(What you need to do): Reproduce every line of the records below verbatim, omitting the pictures from your output.

BEGIN Extracted information

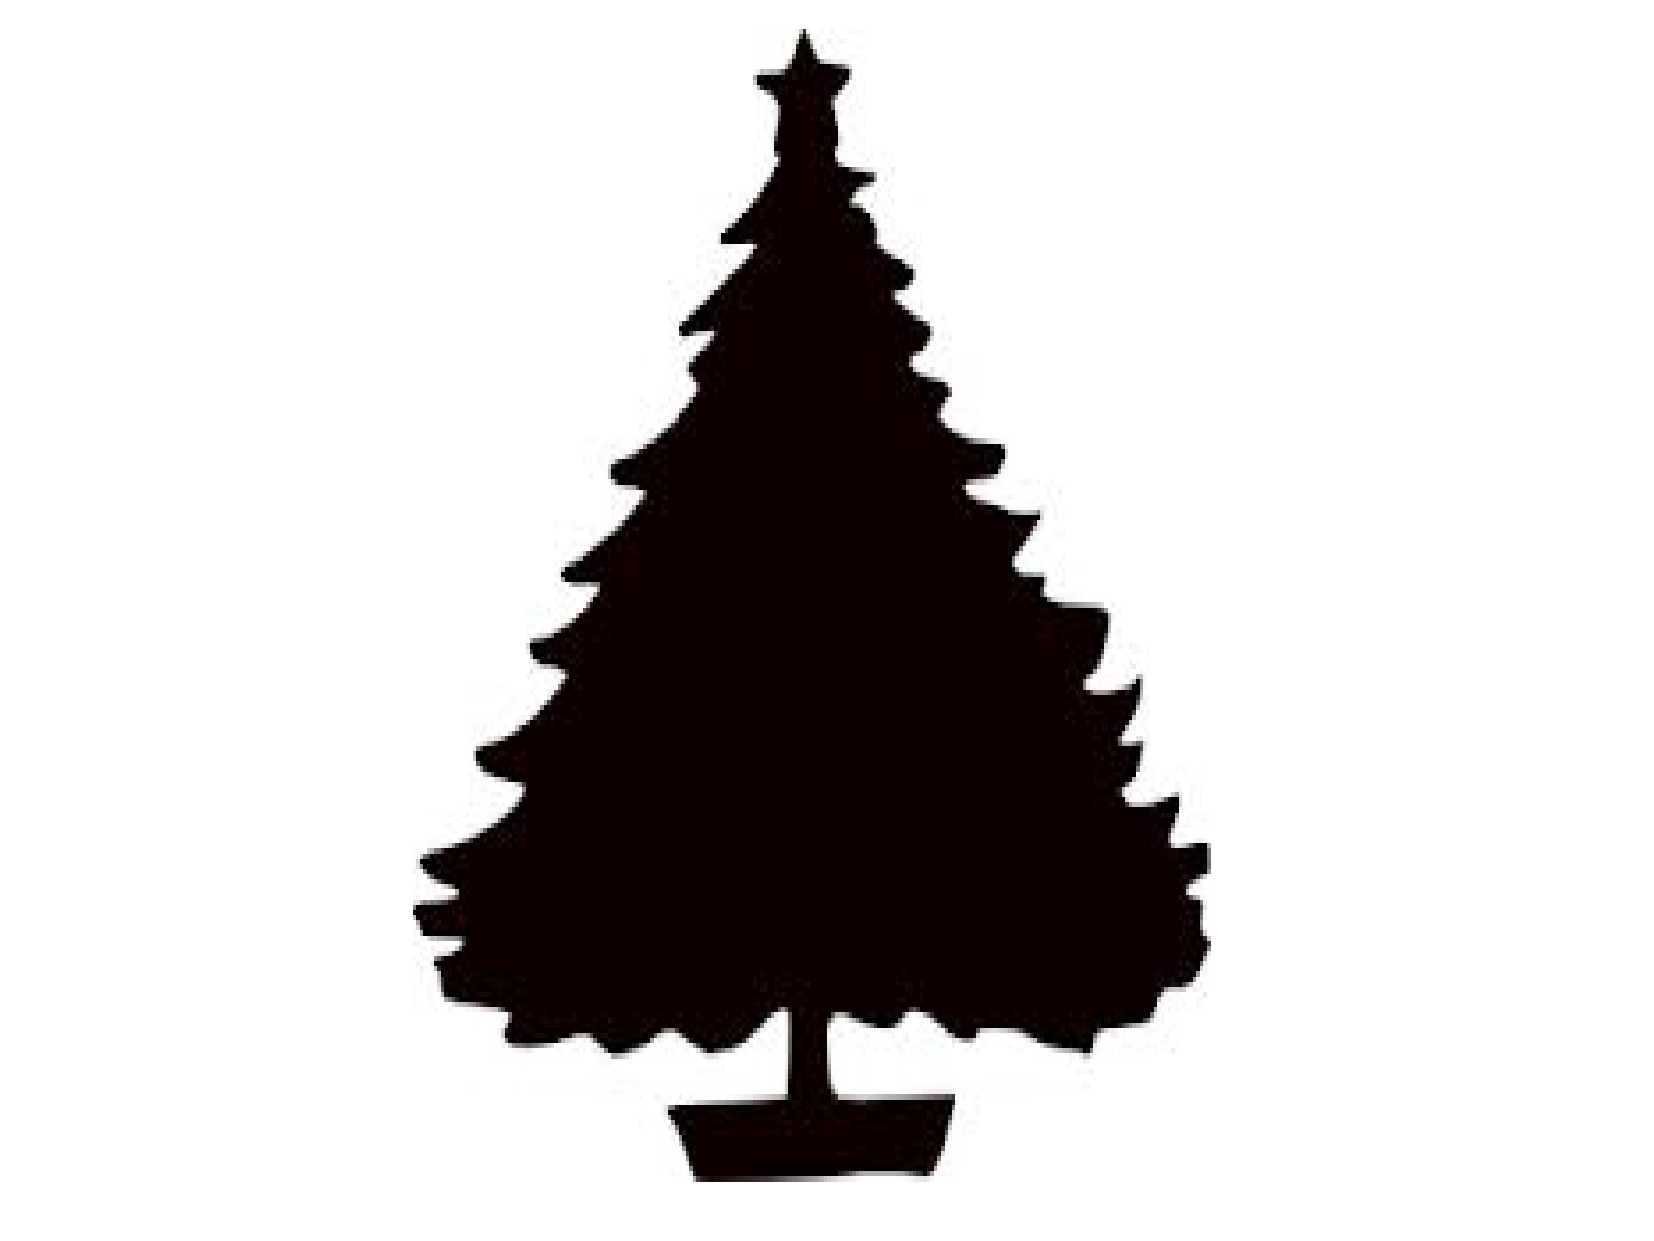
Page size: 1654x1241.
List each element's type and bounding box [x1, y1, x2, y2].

picture [413, 29, 1211, 1182]
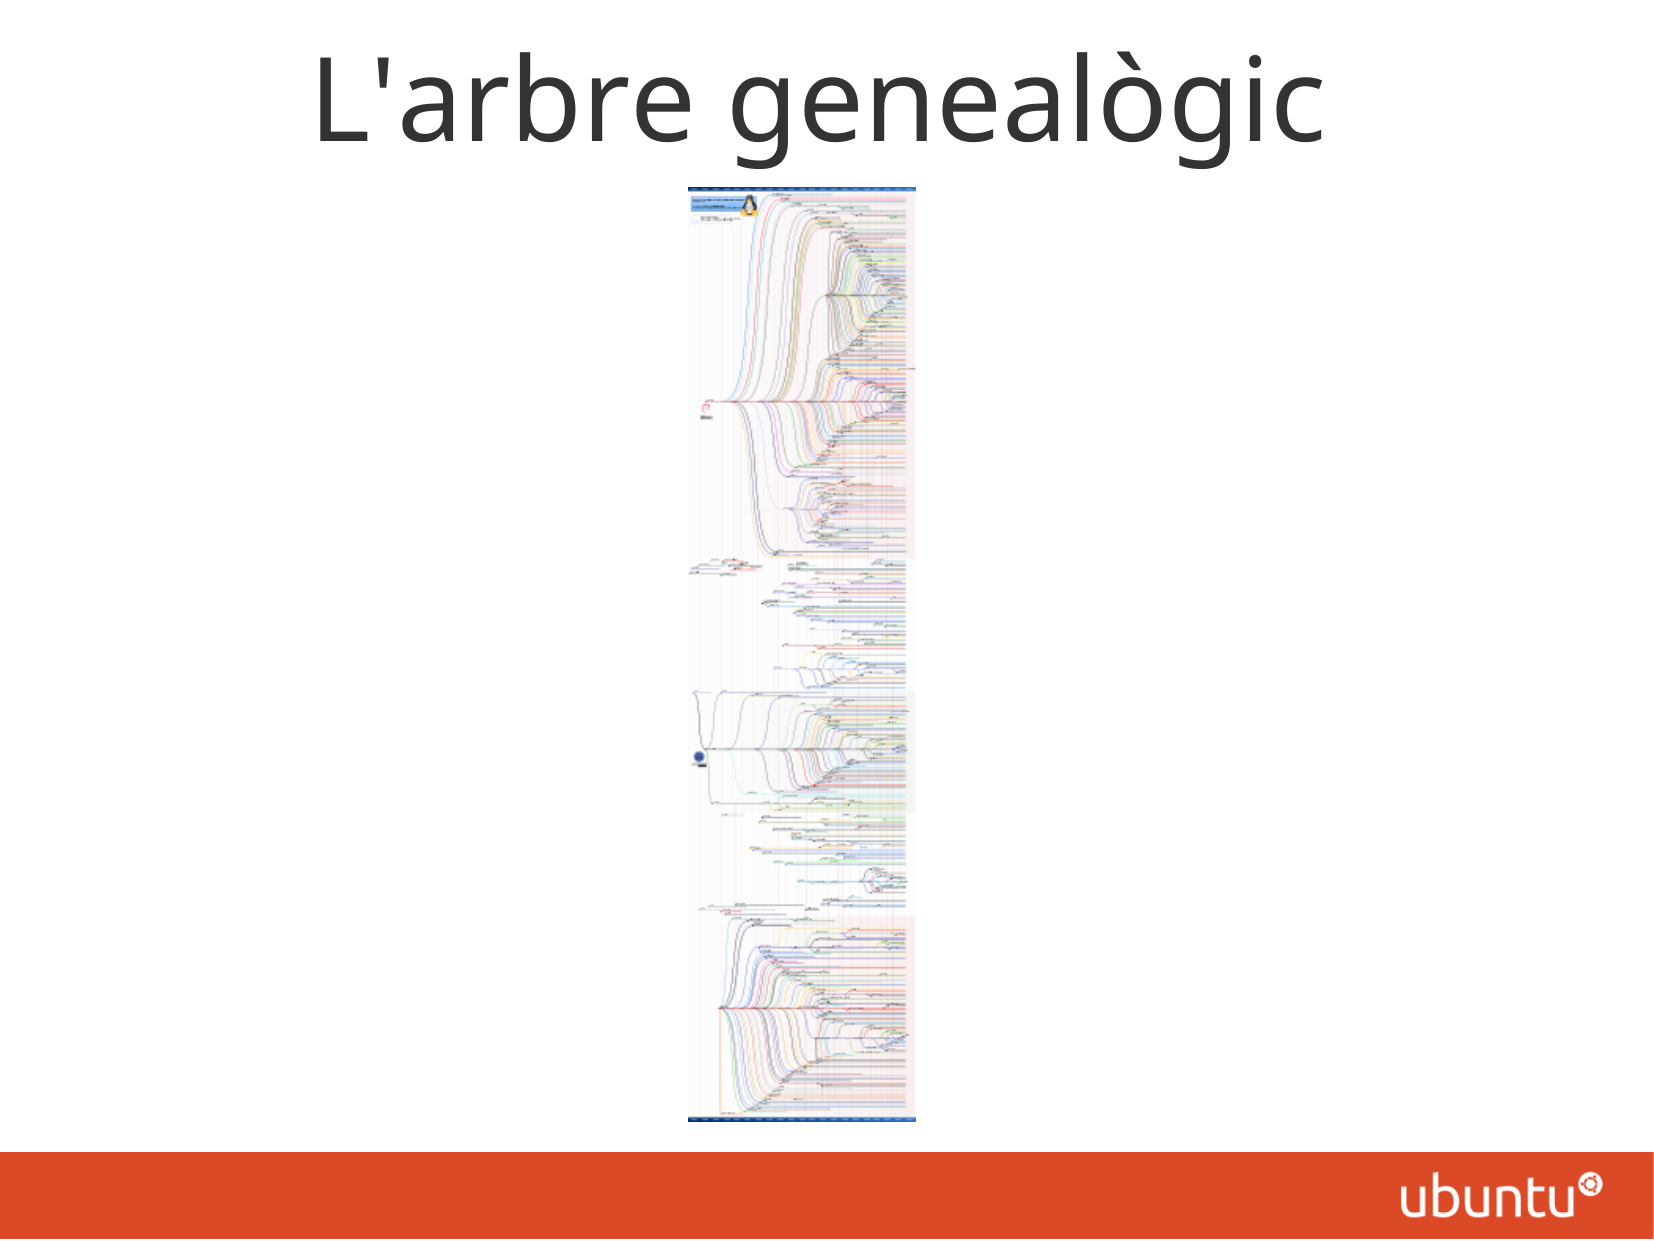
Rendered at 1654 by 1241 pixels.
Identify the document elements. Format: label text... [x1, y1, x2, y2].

picture [688, 187, 916, 1123]
title L'arbre genealògic [0, 0, 1489, 216]
picture [0, 1152, 1654, 1239]
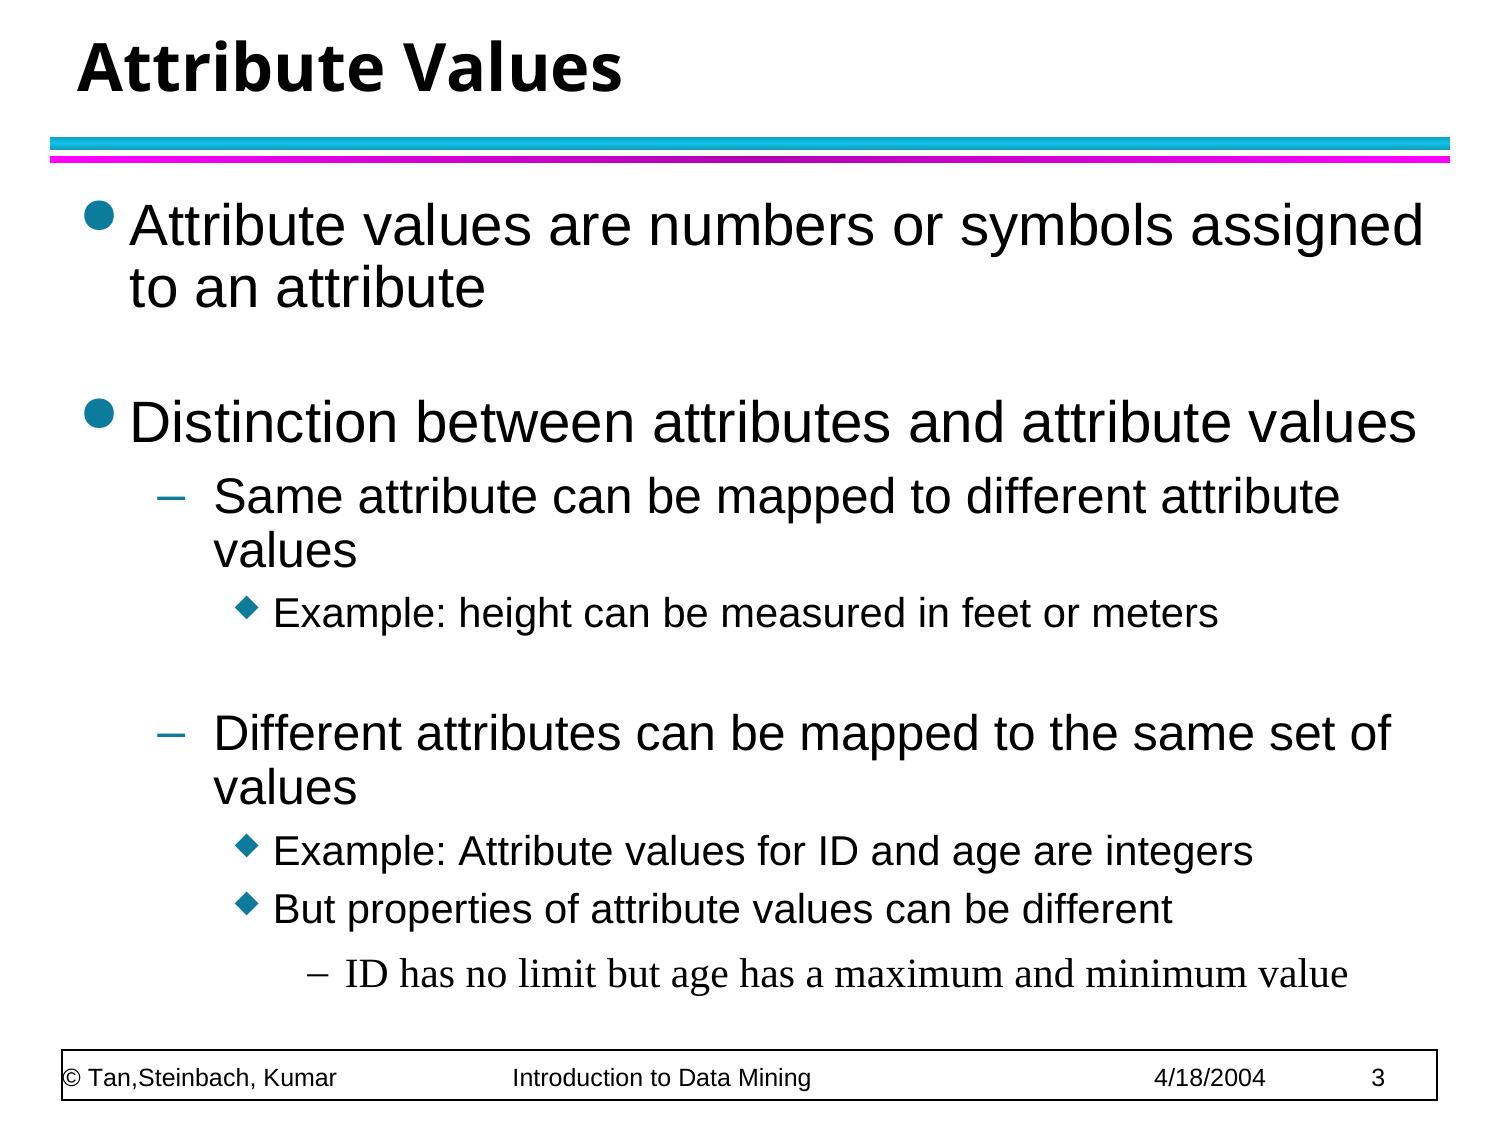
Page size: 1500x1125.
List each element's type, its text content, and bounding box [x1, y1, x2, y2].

list Attribute values are numbers or symbols assigned to an attribute Distinction between attributes and attribute values Same attribute can be mapped to different attribute values Example: height can be measured in feet or meters Different attributes can be mapped to the same set of values Example: Attribute values for ID and age are integers But properties of attribute values can be different ID has no limit but age has a maximum and minimum value [67, 187, 1450, 1038]
title Attribute Values [62, 22, 1421, 113]
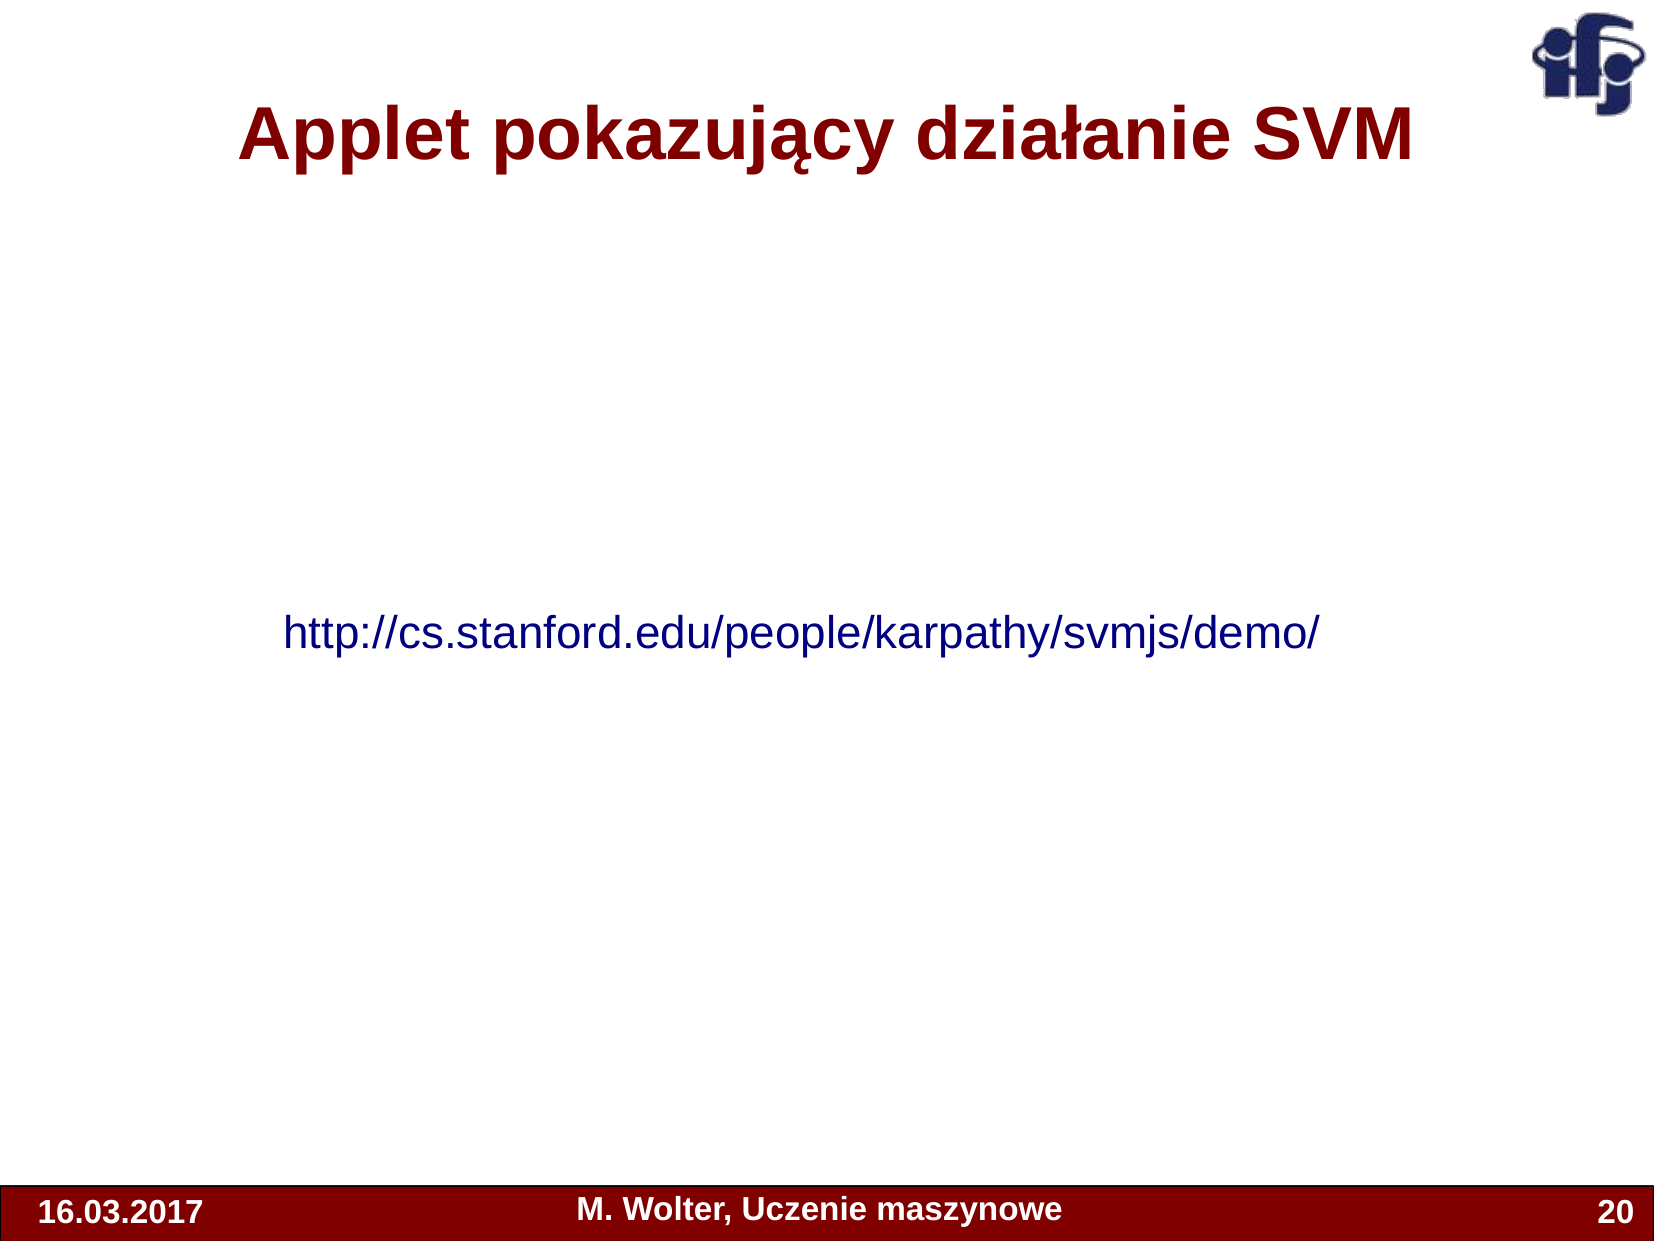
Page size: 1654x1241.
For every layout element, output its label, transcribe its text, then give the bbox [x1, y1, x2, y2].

title Applet pokazujący działanie SVM [82, 25, 1571, 233]
picture [1525, 0, 1654, 129]
text_box http://cs.stanford.edu/people/karpathy/svmjs/demo/ [268, 599, 1426, 666]
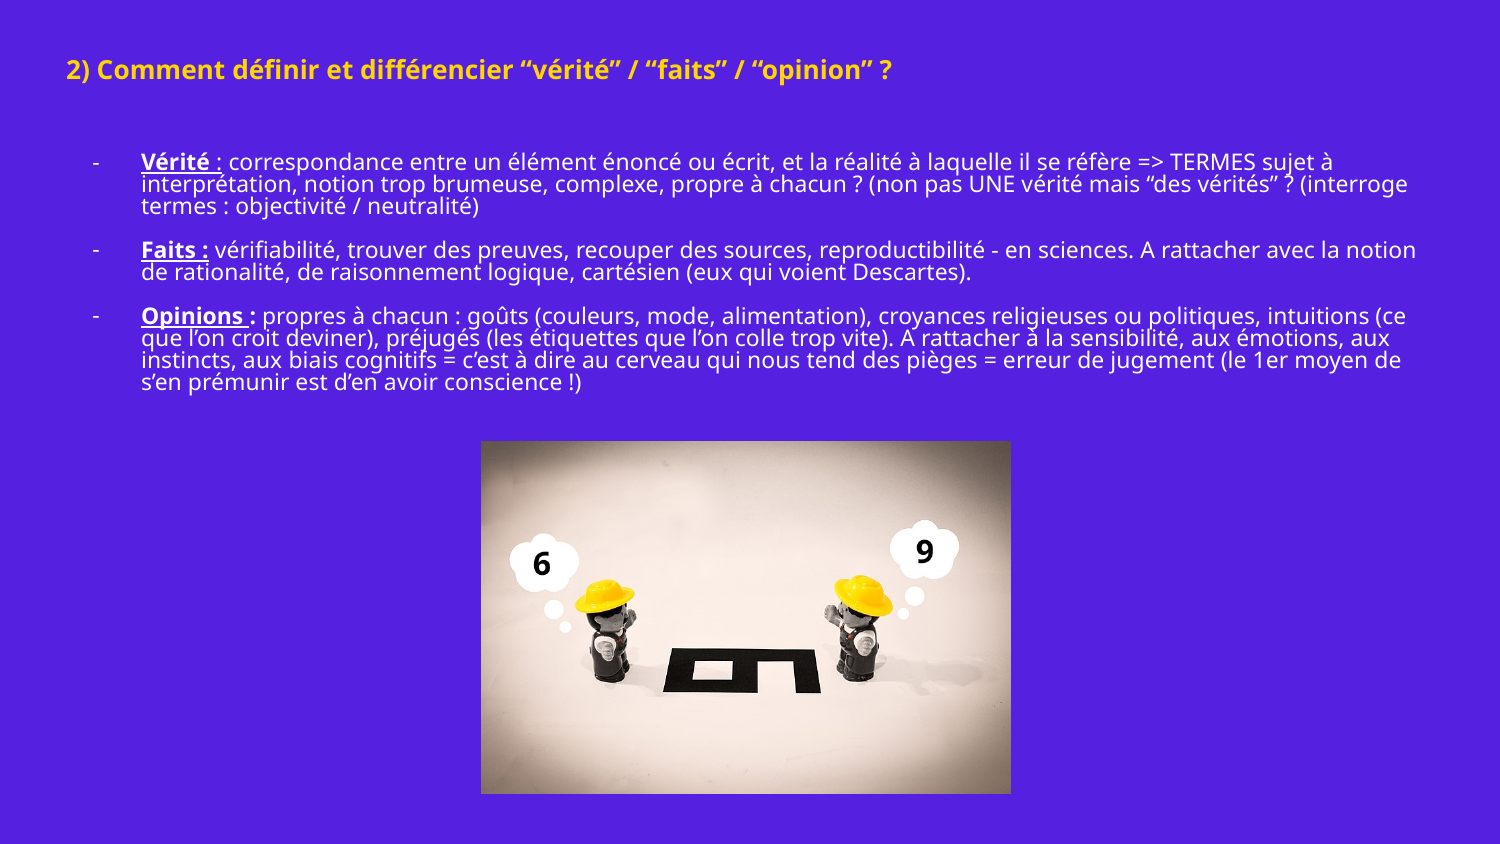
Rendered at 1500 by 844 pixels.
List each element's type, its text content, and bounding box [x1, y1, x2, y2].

END Extracted information

(Finished exercise):
Page size: 1654x1241.
List each element's type and bounding box [x1, y1, x2, y2].

picture [413, 29, 1211, 1182]
Rendered at 1654 by 1241 pixels.
Identify the document elements. Format: label text... [x1, y1, x2, y2].

picture [688, 187, 916, 1123]
title L'arbre genealògic [0, 0, 1489, 216]
picture [0, 1152, 1654, 1239]
Page size: 1500x1125.
List each element's type, its text content, and bounding box [x1, y1, x2, y2].

list Attribute values are numbers or symbols assigned to an attribute Distinction between attributes and attribute values Same attribute can be mapped to different attribute values Example: height can be measured in feet or meters Different attributes can be mapped to the same set of values Example: Attribute values for ID and age are integers But properties of attribute values can be different ID has no limit but age has a maximum and minimum value [67, 187, 1450, 1038]
title Attribute Values [62, 22, 1421, 113]
Page size: 1654x1241.
For every layout element, output its label, transcribe its text, then give the bbox [x1, y1, x2, y2].

title Applet pokazujący działanie SVM [82, 25, 1571, 233]
picture [1525, 0, 1654, 129]
text_box http://cs.stanford.edu/people/karpathy/svmjs/demo/ [268, 599, 1426, 666]
Rendered at 1500 by 844 pixels.
List each element's type, its text content, and bounding box [x1, y1, x2, y2].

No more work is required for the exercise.